La défense, elle, a plaidé la clémence « Nous ne plaidons pas la grâce, mais la clémence…Ces deux personnes sont des amies. Elles se sont parlées, se sont pardonnées. Elles sont aujourd’hui humiliées par la société. Les condamner, contribuerait à les diviser », déclare maitre Paul Yomba Kourouma, avocat de Maya la solution.
Interdiction de réseaux sociaux
Maître Houleymatou Bah, avocate de Yama Séga, demande également au juge de ne pas suivre les réquisitions du ministère public : « La justice pénale ne peut être guidée par des impressions…Elles se sont insultées sur les réseaux sociaux, mais leurs propos ont été sortis de leur contexte. Renvoyez-les à des fins de la poursuite. »

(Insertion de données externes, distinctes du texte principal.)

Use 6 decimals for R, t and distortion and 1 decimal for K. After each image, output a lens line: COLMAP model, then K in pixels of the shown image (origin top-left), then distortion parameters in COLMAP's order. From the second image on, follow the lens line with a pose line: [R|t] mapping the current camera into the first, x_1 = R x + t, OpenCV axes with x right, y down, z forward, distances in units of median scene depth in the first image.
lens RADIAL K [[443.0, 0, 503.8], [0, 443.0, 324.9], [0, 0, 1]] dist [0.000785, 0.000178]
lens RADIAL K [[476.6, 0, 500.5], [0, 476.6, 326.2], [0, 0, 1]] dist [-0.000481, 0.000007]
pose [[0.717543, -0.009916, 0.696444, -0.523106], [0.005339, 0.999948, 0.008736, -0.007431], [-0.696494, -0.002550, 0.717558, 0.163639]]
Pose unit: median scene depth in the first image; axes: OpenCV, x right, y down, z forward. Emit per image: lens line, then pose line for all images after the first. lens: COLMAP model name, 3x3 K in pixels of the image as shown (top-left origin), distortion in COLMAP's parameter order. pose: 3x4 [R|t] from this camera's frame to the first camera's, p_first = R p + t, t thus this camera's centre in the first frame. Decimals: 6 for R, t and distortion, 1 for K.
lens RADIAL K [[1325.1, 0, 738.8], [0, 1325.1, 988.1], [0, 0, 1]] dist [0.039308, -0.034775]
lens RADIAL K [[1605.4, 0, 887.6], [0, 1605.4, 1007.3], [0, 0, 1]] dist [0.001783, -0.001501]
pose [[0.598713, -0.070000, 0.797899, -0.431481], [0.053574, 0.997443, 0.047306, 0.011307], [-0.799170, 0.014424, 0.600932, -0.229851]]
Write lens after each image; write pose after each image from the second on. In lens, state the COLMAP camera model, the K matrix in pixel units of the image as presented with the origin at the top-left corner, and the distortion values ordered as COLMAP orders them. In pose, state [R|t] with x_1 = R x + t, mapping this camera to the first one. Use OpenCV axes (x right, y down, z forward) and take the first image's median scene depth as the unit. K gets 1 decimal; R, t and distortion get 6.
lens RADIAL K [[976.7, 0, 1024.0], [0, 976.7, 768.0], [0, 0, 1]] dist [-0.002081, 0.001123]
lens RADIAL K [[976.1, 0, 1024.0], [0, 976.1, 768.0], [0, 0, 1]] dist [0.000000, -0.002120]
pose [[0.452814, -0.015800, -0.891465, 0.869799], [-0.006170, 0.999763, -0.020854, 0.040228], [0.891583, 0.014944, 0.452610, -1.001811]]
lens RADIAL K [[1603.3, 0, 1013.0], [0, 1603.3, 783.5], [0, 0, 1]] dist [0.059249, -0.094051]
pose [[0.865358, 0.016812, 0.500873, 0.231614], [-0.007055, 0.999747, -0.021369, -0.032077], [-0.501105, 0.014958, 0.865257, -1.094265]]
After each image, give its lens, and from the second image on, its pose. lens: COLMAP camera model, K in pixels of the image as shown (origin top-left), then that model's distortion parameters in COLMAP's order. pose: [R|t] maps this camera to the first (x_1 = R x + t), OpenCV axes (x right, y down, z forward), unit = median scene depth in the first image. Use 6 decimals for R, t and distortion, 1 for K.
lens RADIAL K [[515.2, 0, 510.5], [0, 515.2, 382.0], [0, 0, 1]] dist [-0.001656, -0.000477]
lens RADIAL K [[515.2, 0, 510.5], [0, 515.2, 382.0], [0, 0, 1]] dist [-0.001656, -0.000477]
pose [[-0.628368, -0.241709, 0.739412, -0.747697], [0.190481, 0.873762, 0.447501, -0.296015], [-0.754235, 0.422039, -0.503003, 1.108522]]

Le juge Souleymane Traoré a finalement condamné les deux prévenues à deux ans de prison avec sursis, pour « production et diffusion de propos de nature à troubler la sécurité publique et la dignité humaine par le biais d’un système informatique. » Les deux dames ont également été reconnues « Coupables d’expressions outrageantes, d’allégations d’un fait qui porte atteinte à l’honneur ou à la considération de la personne ou de la collectivité à laquelle le fait est imputé. »
Le juge les renvoie par contre à des fins de la poursuite pour « menaces. »
Pour la répression, il les condamne à 2 ans d’emprisonnement avec sursis et à 40 millions de francs guinéens d’amende. Comme peine supplémentaire, les deux prévenues sont interdites de toute publication sur les réseaux sociaux pendant deux ans en dehors de celles liées à leurs activités professionnelles.
Yama Séga et Maya la solution apprécieront.